▶ **Task directions**:
Answer these from the op-ed passage below:
1. What town and state is Bobby May from?
2. What is the column heading printed above the byline?
3. Under "THIRD WORLD COUNTRIES," what sum of money is named?

begin Provided passage

There was Bobby May of Hurley, Virginia with an honor typically reserved for Bill O’Reilly, Ann Coulter or some idiot congressman or Bush Administration figure.

Bobby had written his op-ed de grace. A sample:

The (clarified) platform of Barack Hussein Obama
The Voice
by Bobby May, bobbyleemay@yahoo.com

In response to criticism that I favor John McCain for president and only present “one side of the issues,” I am listing for your consideration the platform of Barack Hussein Obama as best as I can figure it out after venting all of the hot air, straining out the honey and removing the smelly substance similar to what the old bull left behind.

I think I’ve did (sic) a pretty good job of boiling his positions down to their very essence for the sake of clarity. . . .

REPARATIONS TO BLACK COMMUNITY:  Opposes before Election Day and supports after Election Day.

FREEDOM OF RELIGION: Mandatory Black Liberation Theology courses taught in all churches–raise taxes to pay for this mandate.  Put Rev. Jeremiah Wright in charge.  Condemnation of homosexuality from the pulpit will become a Class 1 Felony.

HOMOSEXUAL MARRIAGE:  Raise taxes.  And coddle sexual perverts.  Give tax breaks for NAMBLA membership fees. . . .

DRUG CRISIS:  Raise taxes to pay for free drugs for Obama’s inner-city political base. . . .

2ND AMENDMENT:  Under Obama will only apply to gang-bangers, illegal aliens, Islamo-Fascist terrorists, and Senator Jim Webb’s aide. . . .

FOREIGN RELATIONS:  Appoint Rev. Al Sharpton as Secretary of State, Jesse Jackson as UN Representative and let Bill Clinton handle all other “foreign relations” … as long as Hillary doesn’t find out!  And raise taxes.

THE WHITE HOUSE:  Hire rapper Ludacris to “paint it black.”  Taxes to be increased to buy enough paint to do the job plus spray-paint for graffiti.

THIRD WORLD COUNTRIES:  Raise taxes to send $845 billion, send most to Africa so the Obama family there can skim off enough to allow them to free their goats and live the American Dream. . . .

NATIONAL ANTHEM:  Change to the “Black National Anthem” by James Weldon Johnson.  And raise taxes. . . .

U.S. CURRENCY:  Updatephotos to reflect U.S. diversity; include pictures of “great Americans” such as Oprah Winfrey, Ludacris, Sheila Jackson-Lee, Paris Hilton, Britney Spears and Louisiana Congressman William Jefferson(Obama’s new Secretary of the Treasury–50 Cent refused position after learning that he would lose his crazy check if he accepted the nomination).  And raise taxes. . . .

end Provided passage
begin Supplied material

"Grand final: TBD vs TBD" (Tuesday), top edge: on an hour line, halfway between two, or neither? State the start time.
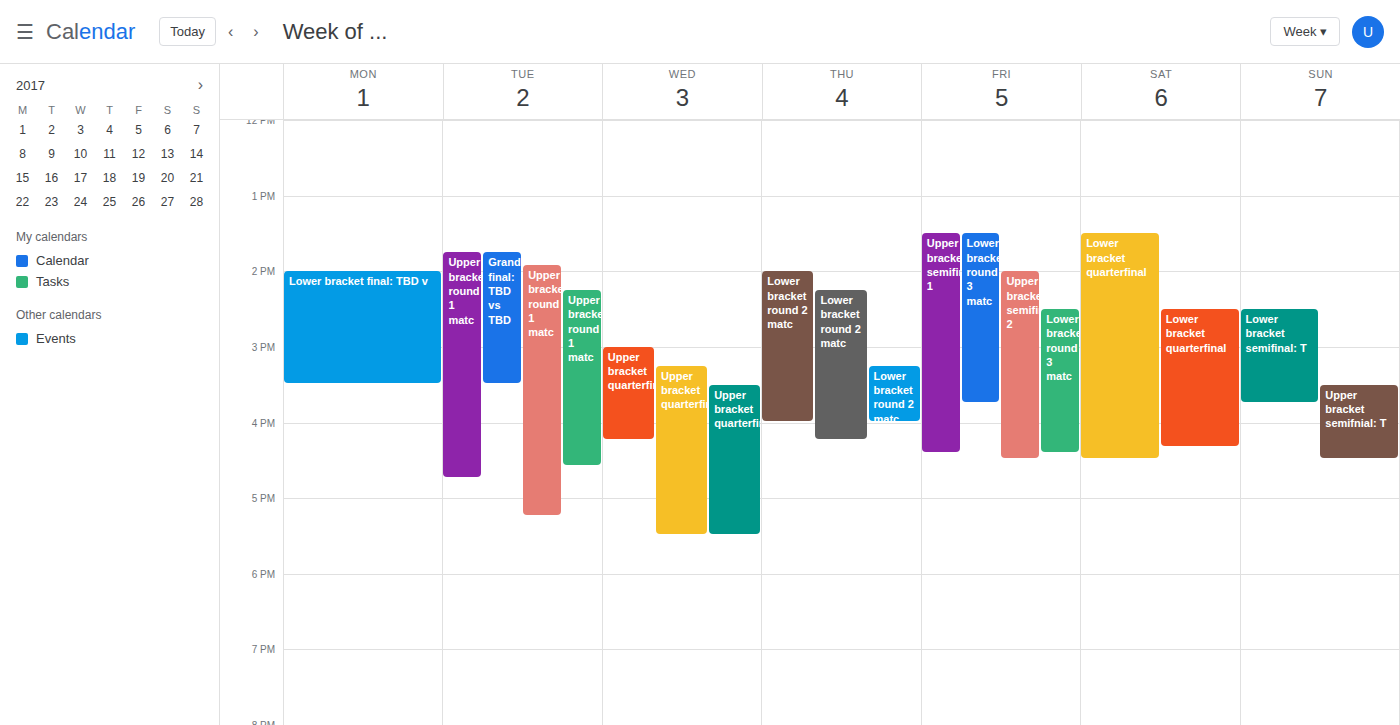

end Supplied material

▶ **Exercise output**:
1. Hurley, Virginia
2. The Voice
3. $845 billion